__Activity__: All lines of the listing that contain "stable" should be shown in full.

__Available records__:
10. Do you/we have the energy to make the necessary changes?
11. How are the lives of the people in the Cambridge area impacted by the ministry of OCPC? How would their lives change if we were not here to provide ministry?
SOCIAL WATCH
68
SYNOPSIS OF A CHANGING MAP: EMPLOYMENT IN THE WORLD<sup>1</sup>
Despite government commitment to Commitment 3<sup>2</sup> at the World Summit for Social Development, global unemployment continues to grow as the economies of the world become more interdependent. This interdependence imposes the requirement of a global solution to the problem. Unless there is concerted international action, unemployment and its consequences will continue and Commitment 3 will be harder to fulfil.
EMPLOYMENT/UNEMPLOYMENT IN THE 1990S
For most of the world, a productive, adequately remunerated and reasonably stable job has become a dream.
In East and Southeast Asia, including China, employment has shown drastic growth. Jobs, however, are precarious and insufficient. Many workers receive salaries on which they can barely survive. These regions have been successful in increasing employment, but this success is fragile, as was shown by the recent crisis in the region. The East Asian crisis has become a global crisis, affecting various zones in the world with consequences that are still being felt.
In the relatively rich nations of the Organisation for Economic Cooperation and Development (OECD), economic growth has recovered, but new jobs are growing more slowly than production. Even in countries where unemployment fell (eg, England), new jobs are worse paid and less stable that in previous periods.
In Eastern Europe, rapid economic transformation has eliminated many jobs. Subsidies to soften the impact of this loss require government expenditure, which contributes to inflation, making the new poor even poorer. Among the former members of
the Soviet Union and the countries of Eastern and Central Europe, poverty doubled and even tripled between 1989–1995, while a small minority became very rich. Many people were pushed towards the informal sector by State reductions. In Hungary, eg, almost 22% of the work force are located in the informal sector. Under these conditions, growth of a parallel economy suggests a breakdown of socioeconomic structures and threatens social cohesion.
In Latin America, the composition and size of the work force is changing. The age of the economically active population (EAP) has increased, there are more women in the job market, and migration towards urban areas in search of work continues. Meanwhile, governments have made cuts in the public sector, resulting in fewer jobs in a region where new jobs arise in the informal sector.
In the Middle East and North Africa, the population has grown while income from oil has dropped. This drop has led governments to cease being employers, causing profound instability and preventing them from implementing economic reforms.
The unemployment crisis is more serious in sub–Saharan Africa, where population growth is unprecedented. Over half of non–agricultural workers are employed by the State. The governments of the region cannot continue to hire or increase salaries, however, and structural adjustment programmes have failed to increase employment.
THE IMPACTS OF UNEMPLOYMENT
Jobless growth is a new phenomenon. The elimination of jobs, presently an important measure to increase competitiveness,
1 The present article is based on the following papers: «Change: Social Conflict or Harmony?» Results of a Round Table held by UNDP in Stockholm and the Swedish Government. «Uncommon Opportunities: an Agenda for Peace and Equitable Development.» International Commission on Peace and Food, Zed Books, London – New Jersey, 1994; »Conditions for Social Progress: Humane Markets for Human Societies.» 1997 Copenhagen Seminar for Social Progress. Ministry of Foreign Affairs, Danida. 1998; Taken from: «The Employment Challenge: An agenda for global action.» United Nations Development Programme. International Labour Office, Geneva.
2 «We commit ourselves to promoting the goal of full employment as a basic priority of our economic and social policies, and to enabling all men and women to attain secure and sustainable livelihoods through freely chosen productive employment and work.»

__Answer to this problem__:
For most of the world, a productive, adequately remunerated and reasonably stable job has become a dream.
In the relatively rich nations of the Organisation for Economic Cooperation and Development (OECD), economic growth has recovered, but new jobs are growing more slowly than production. Even in countries where unemployment fell (eg, England), new jobs are worse paid and less stable that in previous periods.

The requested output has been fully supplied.